Before script execution, you can configure browser behavior using the operation's options like:

  • Emulate specific devices
  • Set custom headers
  • Enable stealth mode to avoid detection
  • Configure proxy settings
  • Set page load timeouts
  • And more

Access Puppeteer-specific objects using:

  • $page - Current page instance
  • $browser - Browser instance
  • $puppeteer - Puppeteer library

Plus all special variables and methods from the Code node are available. For a complete reference, see the n8n documentation. Just like n8n's Code node, anything you console.log will be shown in the browser's console during test mode or in stdout when configured.

Basic

// Navigate to an IP lookup service
await $page.goto("https://httpbin.org/ip");

// Extract the IP address from the page content
const ipData = await $page.evaluate(() => {
  const response = document.body.innerText;
  const parsed = JSON.parse(response);
  return parsed.origin; // Extract the 'origin' field, which typically contains the IP address
});

console.log("Hello, world!");

console.log("IP Address", ipData);

// Return the result in the required format (array)
return [{ ip: ipData, ...$json }];

Storing and re-using cookies

Node 1

await $page.goto("https://www.example.com/login");

// Perform login
await $page.type("#login-username", "user");
await $page.type("#login-password", "pass");
await $page.click("#login-button");

// Store cookies for later use
const cookies = await $page.cookies();

return [{ cookies }];

Node 2

const { cookies } = $input.first().json;

// Restore cookies
await $page.setCookie(...cookies);

// Navigate to authenticated page
await $page.goto("https://example.com/protected-page");

// Perform authenticated operations
const data = await $page.evaluate(() => {
  return document.querySelector(".protected-content").textContent;
});

return [{ data }];

Working with Binary Data

await $page.goto("https://www.google.com");
const imageData = await $page.screenshot({ type: "png", encoding: "base64" });
return [
  {
    binary: {
      screenshot: {
        data: imageData,
        mimeType: "image/png",
        fileName: "screenshot.png",
      },
    },
  },
];

Screenshots

Run Custom Script

Get Page Content

Get Screenshot

License

MIT License

Copyright (c) 2022-2024 Nicholas Penree [email protected]

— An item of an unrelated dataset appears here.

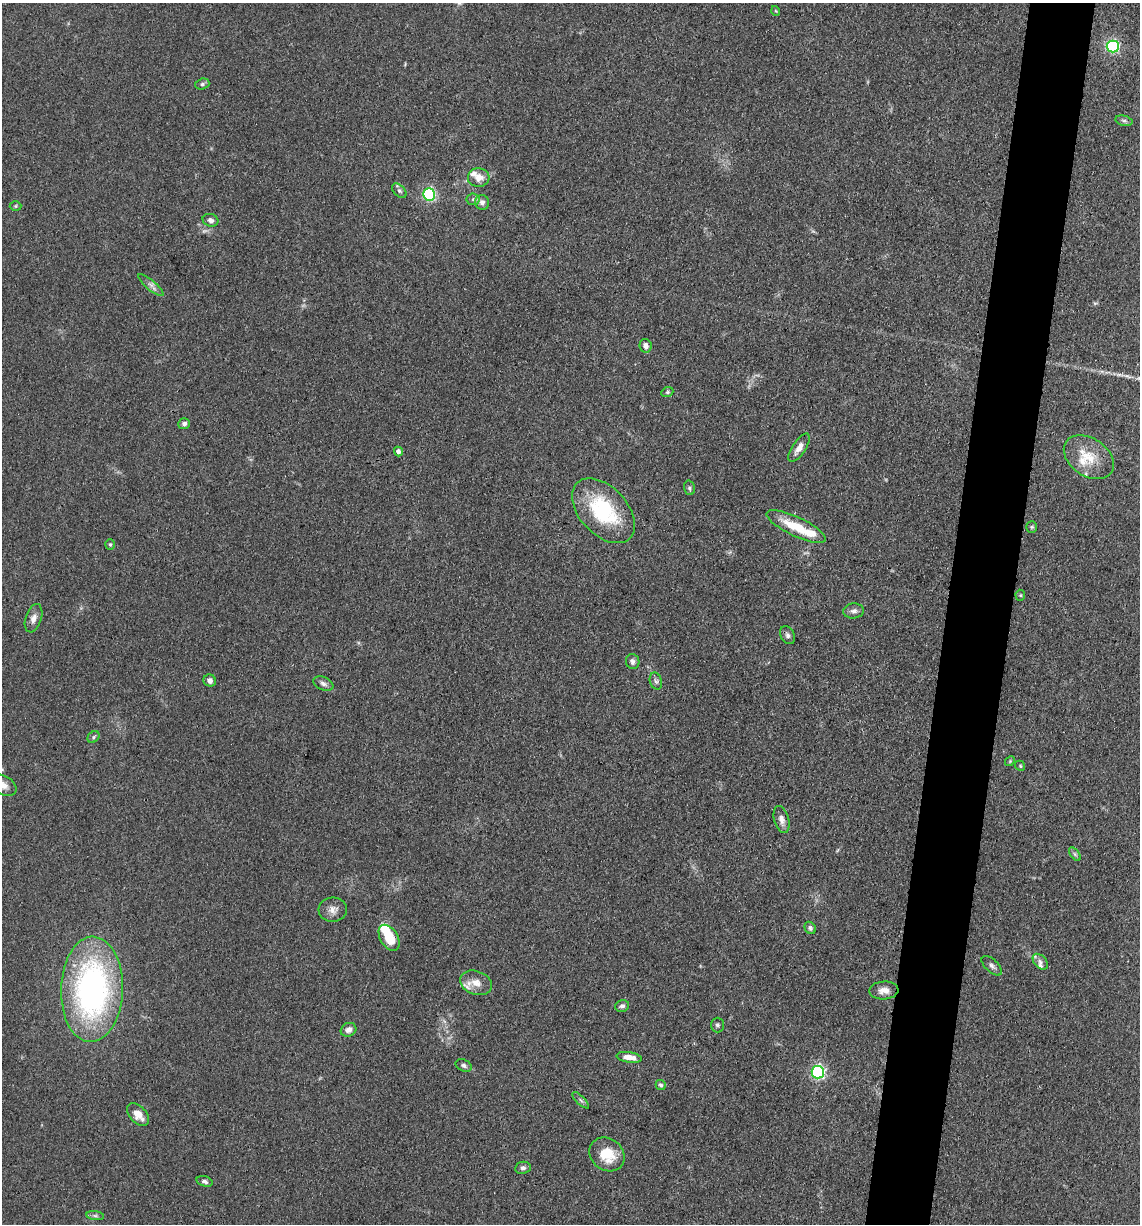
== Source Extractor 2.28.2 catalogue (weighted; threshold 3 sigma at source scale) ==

Permission is hereby granted, free of charge, to any person obtaining a copy of this software and associated documentation files (the "Software"), to deal in the Software without restriction, including without limitation the rights to use, copy, modify, merge, publish, distribute, sublicense, and/or sell copies of the Software, and to permit persons to whom the Software is furnished to do so, subject to the following conditions:

The above copyright notice and this permission notice shall be included in all copies or substantial portions of the Software.

THE SOFTWARE IS PROVIDED "AS IS", WITHOUT WARRANTY OF ANY KIND, EXPRESS OR IMPLIED, INCLUDING BUT NOT LIMITED TO THE WARRANTIES OF MERCHANTABILITY, FITNESS FOR A PARTICULAR PURPOSE AND NONINFRINGEMENT. IN NO EVENT SHALL THE AUTHORS OR COPYRIGHT HOLDERS BE LIABLE FOR ANY CLAIM, DAMAGES OR OTHER LIABILITY, WHETHER IN AN ACTION OF CONTRACT, TORT OR OTHERWISE, ARISING FROM, OUT OF OR IN CONNECTION WITH THE SOFTWARE OR THE USE OR OTHER DEALINGS IN THE SOFTWARE.